Отличие обычного человека от великого состоит в том, что он делает не больше и не меньше ошибок, а только меньшие ошибки. Невозможно на нескольких страницах дать даже приблизительное представление о том, как много для России и мира сделал Толстой. Он создал и населил целую неумирающую страну и сам стал одним из ее краеугольных камней. Здоровое ядро его морализма имеет вневременной и евангельский, раннехристианский характер. Толстого смолоду снедало желание жить по совести и творить добро, что невозможно в разделенном мире без живой, а не придуманной веры.
Вот запись Маковицкого 1916 года о вдове великого писателя, прозревшей задним числом:
«Приходили вдовы (двенадцать) к Софье Андреевне за месячной помощью.
– Одна из них, – рассказывала Софья Андреевна, – бабушка пятерых внучат и ни отца, ни матери. Как им прожить? Есть ли у них корова, не спрашивала. Что они делают? Утром проснутся – во что одеться... А мои сыновья тысячи в карты проигрывают... Понимаю, как Льву Николаевичу, раз у него на это открылись глаза, трудно ему было жить...»
Страстно отрицая цивилизацию, Толстой тешился, как ребенок, и восторгался техническими новинками – граммофоном, авторучкой с фонариком, термосом, велосипедом, собирался даже писать сценарии для синематографа, чего тогда еще никто не делал.
Лишенный чувства юмора, Толстой умел радоваться и веселиться, заразительно смеялся и плакал от классической музыки, подобно Ленину. Любить никогда не умел, но часто влюблялся в людей. Восхищался, как его отшил извозчик-лихач, приняв по одежке за простолюдина: «Руби дерево по силе!» Матерился, как настоящий русский барин, чем вгонял в краску Чехова и смущал Горького. Доктринером он был ровно столько же, сколько озорником и неутомимым испытателем людской природы (правда, в поздней старости жаловался Черткову, что люди ему надоели – всё уже известные типы, ничего нового).

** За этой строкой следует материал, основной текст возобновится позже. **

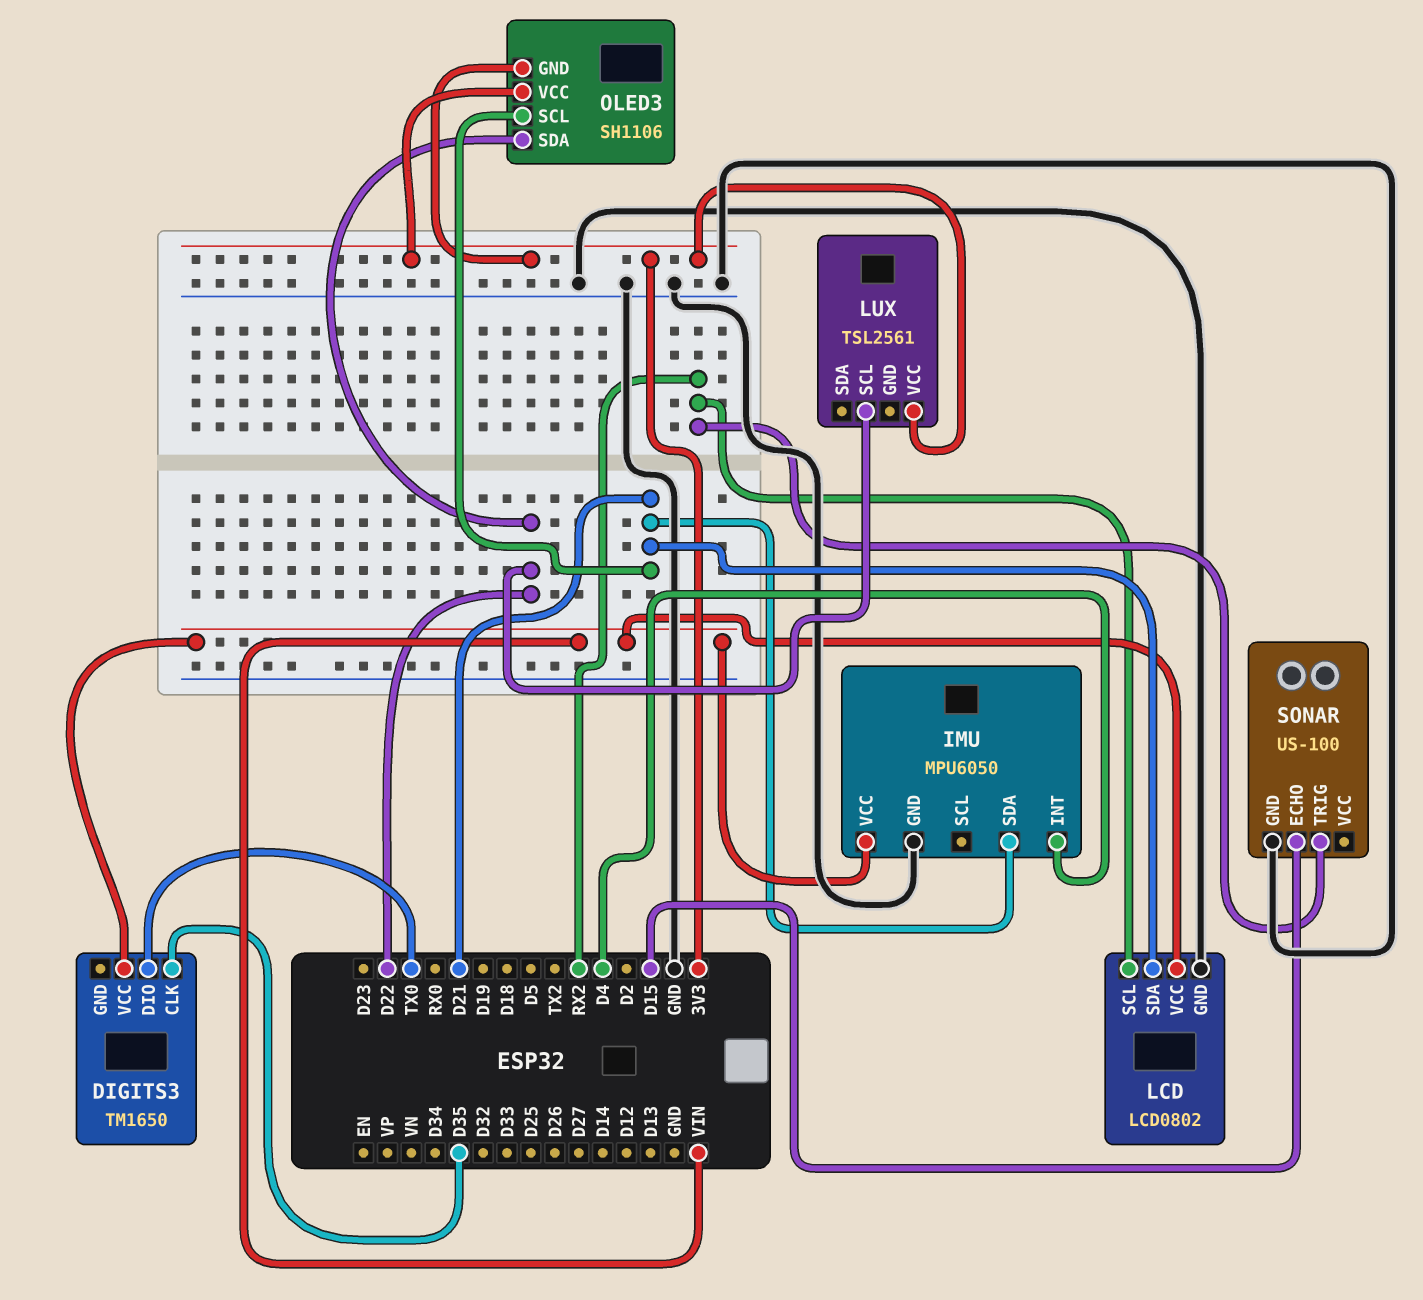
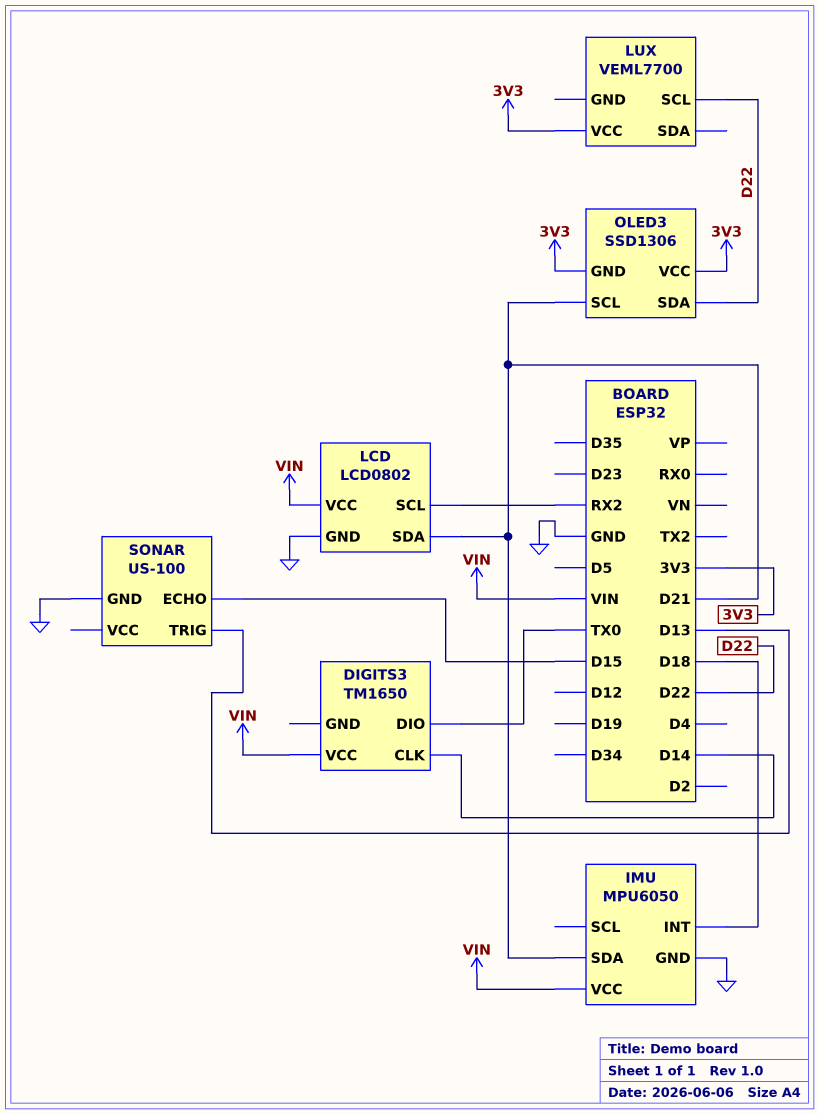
DIGITS3 pin CLK: D35 -> D14
IMU pin INT: D4 -> D18
LUX: TSL2561 -> VEML7700
OLED3: SH1106 -> SSD1306
SONAR pin TRIG: RX2 -> D13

В шестьдесят лет подолгу висел на турнике вниз головой, как нетопырь, и так разговаривал с крестьянами. «Мусорный был старик!» – отозвался кто-то из яснополянских крестьян о бывшем барине (злоязычная Ахматова любила эту шутку). Кстати, в 1905 году Толстые наняли вооруженного абрека охранять яснополянскую усадьбу от собственных крестьян.
А вот сценка, записанная Горьким:
«Сулер, Чехов, Сергей Львович и еще-кто-то, сидя в парке, говорили о женщинах, он долго слушал безмолвно и вдруг сказал:
– А я про баб скажу правду, – когда одной ногой в могиле буду, – скажу, прыгну в гроб, крышкой прикроюсь – возьми-ка меня тогда! – И его взгляд вспыхнул так озорно-жутко, что все замолчали на минуту».
И Горький сравнивает Льва Толстого то с богатырем Святогором, которого земля не держит, то с дерзким новгородцем Васькой Буслаевым, то с неистовым протопопом Аввакумом, то с ледяным скептиком Чаадаевым.
В восемьдесят два года старец Толстой одним ударом разрубил тот кокон, который сам сплел за долгую жизнь, и выпорхнул на свободу. После бегства из Ясной Поляны и посещения родной сестры в монастыре он собирался податься на юг России, на Северный Кавказ, где когда-то недожил свое, недовоевал, недолюбил и где теперь хотел раствориться в безымянном людском море. За ним организовали погоню. Незадолго до того близкие собирались признать его сумасшедшим. Но он улизнул от них и своих собственных учеников в небытие. Последние слова его были смиренны:
«Только одно я прошу вас помнить: на свете пропасть народа, кроме Льва Толстого, а вы помните одного Льва»...
Игорь Юрьевич Клех – прозаик и эссеист.